Task statement:
Each line of the data should be transcribed exactly as given.

Data section section start

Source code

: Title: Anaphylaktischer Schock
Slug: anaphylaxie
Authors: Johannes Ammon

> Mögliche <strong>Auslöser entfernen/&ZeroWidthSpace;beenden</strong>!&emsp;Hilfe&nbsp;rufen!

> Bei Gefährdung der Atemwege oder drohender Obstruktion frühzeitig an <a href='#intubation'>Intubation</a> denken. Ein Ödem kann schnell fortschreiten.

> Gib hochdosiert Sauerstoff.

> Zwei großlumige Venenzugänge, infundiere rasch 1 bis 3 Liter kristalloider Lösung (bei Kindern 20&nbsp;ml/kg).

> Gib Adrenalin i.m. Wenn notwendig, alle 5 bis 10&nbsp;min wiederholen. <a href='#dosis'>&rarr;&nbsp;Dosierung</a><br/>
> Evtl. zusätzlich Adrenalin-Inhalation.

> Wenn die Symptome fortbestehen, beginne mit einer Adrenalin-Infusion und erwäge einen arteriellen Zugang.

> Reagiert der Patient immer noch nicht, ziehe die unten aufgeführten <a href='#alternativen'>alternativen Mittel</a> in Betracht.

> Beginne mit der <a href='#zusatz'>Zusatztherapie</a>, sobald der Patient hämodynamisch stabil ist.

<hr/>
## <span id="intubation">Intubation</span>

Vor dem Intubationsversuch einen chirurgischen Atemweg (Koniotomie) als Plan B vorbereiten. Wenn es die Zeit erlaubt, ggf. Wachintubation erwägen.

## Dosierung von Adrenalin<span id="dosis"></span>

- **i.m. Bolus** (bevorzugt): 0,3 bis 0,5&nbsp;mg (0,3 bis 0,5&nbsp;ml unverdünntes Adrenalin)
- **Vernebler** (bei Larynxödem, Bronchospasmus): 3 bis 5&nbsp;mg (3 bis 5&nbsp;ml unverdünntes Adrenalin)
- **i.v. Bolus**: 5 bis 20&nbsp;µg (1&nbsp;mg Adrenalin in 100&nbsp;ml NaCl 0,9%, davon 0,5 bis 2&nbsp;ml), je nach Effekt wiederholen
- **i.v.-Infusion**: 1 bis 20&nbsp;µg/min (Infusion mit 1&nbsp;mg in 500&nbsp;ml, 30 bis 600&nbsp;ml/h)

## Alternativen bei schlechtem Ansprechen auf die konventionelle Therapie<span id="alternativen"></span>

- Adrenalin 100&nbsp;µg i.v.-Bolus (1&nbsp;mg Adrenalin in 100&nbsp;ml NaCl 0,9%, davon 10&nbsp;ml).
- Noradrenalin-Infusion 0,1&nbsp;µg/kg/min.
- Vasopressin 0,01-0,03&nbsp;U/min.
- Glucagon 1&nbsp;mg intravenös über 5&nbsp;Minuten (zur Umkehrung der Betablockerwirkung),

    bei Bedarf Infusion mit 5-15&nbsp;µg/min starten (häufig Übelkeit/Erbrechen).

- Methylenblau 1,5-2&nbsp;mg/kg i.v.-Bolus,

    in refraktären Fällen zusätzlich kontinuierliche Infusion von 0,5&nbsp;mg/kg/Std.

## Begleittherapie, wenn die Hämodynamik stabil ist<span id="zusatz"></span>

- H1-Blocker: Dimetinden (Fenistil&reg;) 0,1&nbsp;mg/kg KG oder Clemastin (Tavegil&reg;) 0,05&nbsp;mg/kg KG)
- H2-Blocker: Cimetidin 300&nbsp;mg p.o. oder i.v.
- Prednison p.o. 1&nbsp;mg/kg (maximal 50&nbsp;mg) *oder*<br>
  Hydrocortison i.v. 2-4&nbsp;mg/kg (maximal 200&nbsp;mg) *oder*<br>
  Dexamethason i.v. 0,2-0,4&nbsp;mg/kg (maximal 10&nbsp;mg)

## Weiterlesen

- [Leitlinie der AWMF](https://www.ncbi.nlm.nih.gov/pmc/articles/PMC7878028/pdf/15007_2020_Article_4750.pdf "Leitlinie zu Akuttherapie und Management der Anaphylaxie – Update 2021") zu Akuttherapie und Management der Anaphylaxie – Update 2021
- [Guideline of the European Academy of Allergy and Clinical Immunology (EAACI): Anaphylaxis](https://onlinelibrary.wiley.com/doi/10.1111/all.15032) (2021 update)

Data section section end

Output for this task:
Source code

: Title: Anaphylaktischer Schock
Slug: anaphylaxie
Authors: Johannes Ammon

> Mögliche <strong>Auslöser entfernen/&ZeroWidthSpace;beenden</strong>!&emsp;Hilfe&nbsp;rufen!

> Bei Gefährdung der Atemwege oder drohender Obstruktion frühzeitig an <a href='#intubation'>Intubation</a> denken. Ein Ödem kann schnell fortschreiten.

> Gib hochdosiert Sauerstoff.

> Zwei großlumige Venenzugänge, infundiere rasch 1 bis 3 Liter kristalloider Lösung (bei Kindern 20&nbsp;ml/kg).

> Gib Adrenalin i.m. Wenn notwendig, alle 5 bis 10&nbsp;min wiederholen. <a href='#dosis'>&rarr;&nbsp;Dosierung</a><br/>
> Evtl. zusätzlich Adrenalin-Inhalation.

> Wenn die Symptome fortbestehen, beginne mit einer Adrenalin-Infusion und erwäge einen arteriellen Zugang.

> Reagiert der Patient immer noch nicht, ziehe die unten aufgeführten <a href='#alternativen'>alternativen Mittel</a> in Betracht.

> Beginne mit der <a href='#zusatz'>Zusatztherapie</a>, sobald der Patient hämodynamisch stabil ist.

<hr/>
## <span id="intubation">Intubation</span>

Vor dem Intubationsversuch einen chirurgischen Atemweg (Koniotomie) als Plan B vorbereiten. Wenn es die Zeit erlaubt, ggf. Wachintubation erwägen.

## Dosierung von Adrenalin<span id="dosis"></span>

- **i.m. Bolus** (bevorzugt): 0,3 bis 0,5&nbsp;mg (0,3 bis 0,5&nbsp;ml unverdünntes Adrenalin)
- **Vernebler** (bei Larynxödem, Bronchospasmus): 3 bis 5&nbsp;mg (3 bis 5&nbsp;ml unverdünntes Adrenalin)
- **i.v. Bolus**: 5 bis 20&nbsp;µg (1&nbsp;mg Adrenalin in 100&nbsp;ml NaCl 0,9%, davon 0,5 bis 2&nbsp;ml), je nach Effekt wiederholen
- **i.v.-Infusion**: 1 bis 20&nbsp;µg/min (Infusion mit 1&nbsp;mg in 500&nbsp;ml, 30 bis 600&nbsp;ml/h)

## Alternativen bei schlechtem Ansprechen auf die konventionelle Therapie<span id="alternativen"></span>

- Adrenalin 100&nbsp;µg i.v.-Bolus (1&nbsp;mg Adrenalin in 100&nbsp;ml NaCl 0,9%, davon 10&nbsp;ml).
- Noradrenalin-Infusion 0,1&nbsp;µg/kg/min.
- Vasopressin 0,01-0,03&nbsp;U/min.
- Glucagon 1&nbsp;mg intravenös über 5&nbsp;Minuten (zur Umkehrung der Betablockerwirkung),

    bei Bedarf Infusion mit 5-15&nbsp;µg/min starten (häufig Übelkeit/Erbrechen).

- Methylenblau 1,5-2&nbsp;mg/kg i.v.-Bolus,

    in refraktären Fällen zusätzlich kontinuierliche Infusion von 0,5&nbsp;mg/kg/Std.

## Begleittherapie, wenn die Hämodynamik stabil ist<span id="zusatz"></span>

- H1-Blocker: Dimetinden (Fenistil&reg;) 0,1&nbsp;mg/kg KG oder Clemastin (Tavegil&reg;) 0,05&nbsp;mg/kg KG)
- H2-Blocker: Cimetidin 300&nbsp;mg p.o. oder i.v.
- Prednison p.o. 1&nbsp;mg/kg (maximal 50&nbsp;mg) *oder*<br>
  Hydrocortison i.v. 2-4&nbsp;mg/kg (maximal 200&nbsp;mg) *oder*<br>
  Dexamethason i.v. 0,2-0,4&nbsp;mg/kg (maximal 10&nbsp;mg)

## Weiterlesen

- [Leitlinie der AWMF](https://www.ncbi.nlm.nih.gov/pmc/articles/PMC7878028/pdf/15007_2020_Article_4750.pdf "Leitlinie zu Akuttherapie und Management der Anaphylaxie – Update 2021") zu Akuttherapie und Management der Anaphylaxie – Update 2021
- [Guideline of the European Academy of Allergy and Clinical Immunology (EAACI): Anaphylaxis](https://onlinelibrary.wiley.com/doi/10.1111/all.15032) (2021 update)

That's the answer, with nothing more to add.